─── Task material

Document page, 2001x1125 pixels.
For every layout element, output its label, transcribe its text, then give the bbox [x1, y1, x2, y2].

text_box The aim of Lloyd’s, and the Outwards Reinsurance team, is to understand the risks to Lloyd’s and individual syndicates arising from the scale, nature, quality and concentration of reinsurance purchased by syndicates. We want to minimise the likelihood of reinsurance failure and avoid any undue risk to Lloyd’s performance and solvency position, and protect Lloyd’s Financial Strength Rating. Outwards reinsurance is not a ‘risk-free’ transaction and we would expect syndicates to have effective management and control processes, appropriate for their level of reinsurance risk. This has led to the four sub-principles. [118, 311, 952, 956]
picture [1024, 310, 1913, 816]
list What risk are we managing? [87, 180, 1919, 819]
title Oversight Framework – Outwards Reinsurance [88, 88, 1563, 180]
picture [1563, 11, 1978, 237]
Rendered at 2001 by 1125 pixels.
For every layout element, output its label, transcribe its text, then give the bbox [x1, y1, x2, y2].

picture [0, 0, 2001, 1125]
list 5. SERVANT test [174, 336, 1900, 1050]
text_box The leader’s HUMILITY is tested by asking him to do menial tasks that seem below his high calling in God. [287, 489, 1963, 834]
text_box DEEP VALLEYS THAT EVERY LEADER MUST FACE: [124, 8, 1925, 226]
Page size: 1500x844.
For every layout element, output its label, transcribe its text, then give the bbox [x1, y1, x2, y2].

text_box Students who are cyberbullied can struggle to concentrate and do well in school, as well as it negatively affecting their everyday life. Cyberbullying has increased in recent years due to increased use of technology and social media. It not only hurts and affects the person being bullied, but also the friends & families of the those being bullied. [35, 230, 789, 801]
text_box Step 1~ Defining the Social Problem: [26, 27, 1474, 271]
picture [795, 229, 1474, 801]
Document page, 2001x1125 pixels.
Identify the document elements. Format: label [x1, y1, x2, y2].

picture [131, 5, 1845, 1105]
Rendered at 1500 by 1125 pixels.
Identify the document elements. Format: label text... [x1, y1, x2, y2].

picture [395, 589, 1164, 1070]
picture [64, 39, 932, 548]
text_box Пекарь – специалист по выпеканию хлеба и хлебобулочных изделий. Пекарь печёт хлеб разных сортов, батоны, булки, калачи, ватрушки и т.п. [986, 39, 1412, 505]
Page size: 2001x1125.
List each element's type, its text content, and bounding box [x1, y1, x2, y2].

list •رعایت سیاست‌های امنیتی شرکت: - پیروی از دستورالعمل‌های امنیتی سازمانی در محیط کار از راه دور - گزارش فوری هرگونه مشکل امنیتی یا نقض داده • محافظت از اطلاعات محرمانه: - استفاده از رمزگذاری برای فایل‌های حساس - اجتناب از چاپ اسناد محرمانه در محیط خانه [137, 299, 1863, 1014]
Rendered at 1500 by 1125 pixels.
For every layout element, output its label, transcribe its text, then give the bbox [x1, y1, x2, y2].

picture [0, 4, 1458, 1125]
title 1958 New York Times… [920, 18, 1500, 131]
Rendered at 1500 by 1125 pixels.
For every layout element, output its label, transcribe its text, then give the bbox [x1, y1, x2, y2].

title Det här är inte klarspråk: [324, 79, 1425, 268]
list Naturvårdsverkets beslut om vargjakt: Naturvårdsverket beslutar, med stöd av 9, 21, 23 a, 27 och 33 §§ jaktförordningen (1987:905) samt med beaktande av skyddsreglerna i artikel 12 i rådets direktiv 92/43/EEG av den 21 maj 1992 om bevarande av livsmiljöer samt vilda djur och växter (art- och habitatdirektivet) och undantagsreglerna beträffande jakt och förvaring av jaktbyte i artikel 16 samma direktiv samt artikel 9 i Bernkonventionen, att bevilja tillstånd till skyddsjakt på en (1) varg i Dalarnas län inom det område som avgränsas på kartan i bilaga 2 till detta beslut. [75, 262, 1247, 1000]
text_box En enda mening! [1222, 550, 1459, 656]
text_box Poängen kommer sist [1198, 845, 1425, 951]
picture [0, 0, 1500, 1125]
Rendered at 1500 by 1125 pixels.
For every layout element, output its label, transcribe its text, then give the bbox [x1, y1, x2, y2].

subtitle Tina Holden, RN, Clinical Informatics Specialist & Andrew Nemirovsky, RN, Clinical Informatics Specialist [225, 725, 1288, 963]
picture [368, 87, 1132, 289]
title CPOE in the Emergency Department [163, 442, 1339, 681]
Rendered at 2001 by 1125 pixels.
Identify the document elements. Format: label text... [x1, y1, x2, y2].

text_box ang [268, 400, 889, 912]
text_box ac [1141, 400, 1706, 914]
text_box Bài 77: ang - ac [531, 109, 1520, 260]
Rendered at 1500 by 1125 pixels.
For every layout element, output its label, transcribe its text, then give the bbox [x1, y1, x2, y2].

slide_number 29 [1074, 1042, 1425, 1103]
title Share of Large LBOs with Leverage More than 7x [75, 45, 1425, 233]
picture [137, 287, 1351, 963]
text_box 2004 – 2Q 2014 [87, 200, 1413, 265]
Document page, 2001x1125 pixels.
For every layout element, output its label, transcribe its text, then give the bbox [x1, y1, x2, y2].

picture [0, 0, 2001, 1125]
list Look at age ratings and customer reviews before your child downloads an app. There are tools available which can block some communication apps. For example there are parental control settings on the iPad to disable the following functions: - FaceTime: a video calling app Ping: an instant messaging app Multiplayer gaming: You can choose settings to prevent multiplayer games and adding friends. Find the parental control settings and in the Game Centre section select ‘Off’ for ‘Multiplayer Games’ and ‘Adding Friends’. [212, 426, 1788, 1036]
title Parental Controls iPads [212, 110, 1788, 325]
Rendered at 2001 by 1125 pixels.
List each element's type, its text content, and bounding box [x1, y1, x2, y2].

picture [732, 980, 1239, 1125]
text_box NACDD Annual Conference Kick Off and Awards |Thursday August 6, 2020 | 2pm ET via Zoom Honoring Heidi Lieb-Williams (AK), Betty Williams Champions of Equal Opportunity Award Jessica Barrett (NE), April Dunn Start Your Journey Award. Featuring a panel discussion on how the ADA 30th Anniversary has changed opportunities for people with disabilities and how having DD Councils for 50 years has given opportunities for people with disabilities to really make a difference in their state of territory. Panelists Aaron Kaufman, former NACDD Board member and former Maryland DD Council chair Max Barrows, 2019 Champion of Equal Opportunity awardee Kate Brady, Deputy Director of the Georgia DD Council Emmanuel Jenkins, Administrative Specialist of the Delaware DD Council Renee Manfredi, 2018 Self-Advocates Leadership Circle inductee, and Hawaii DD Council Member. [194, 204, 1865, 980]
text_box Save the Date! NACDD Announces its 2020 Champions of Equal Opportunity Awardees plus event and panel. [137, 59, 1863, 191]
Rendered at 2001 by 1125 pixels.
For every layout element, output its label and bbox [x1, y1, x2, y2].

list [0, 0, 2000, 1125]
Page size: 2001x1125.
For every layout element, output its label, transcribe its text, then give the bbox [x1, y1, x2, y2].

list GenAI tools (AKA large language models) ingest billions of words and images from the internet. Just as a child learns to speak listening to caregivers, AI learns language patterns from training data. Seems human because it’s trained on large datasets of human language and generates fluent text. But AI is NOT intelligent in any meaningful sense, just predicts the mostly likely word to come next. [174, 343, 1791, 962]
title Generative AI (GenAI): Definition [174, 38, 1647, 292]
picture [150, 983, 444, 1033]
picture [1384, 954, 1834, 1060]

──────

Work required
Print the line containing "For every layout element, output its label and", then every line after it through the last line of the records, each exactly as written; nothing else belongs in the answer.

Worked solution
For every layout element, output its label and bbox [x1, y1, x2, y2].

list [0, 0, 2000, 1125]
Page size: 2001x1125.
For every layout element, output its label, transcribe its text, then give the bbox [x1, y1, x2, y2].

list GenAI tools (AKA large language models) ingest billions of words and images from the internet. Just as a child learns to speak listening to caregivers, AI learns language patterns from training data. Seems human because it’s trained on large datasets of human language and generates fluent text. But AI is NOT intelligent in any meaningful sense, just predicts the mostly likely word to come next. [174, 343, 1791, 962]
title Generative AI (GenAI): Definition [174, 38, 1647, 292]
picture [150, 983, 444, 1033]
picture [1384, 954, 1834, 1060]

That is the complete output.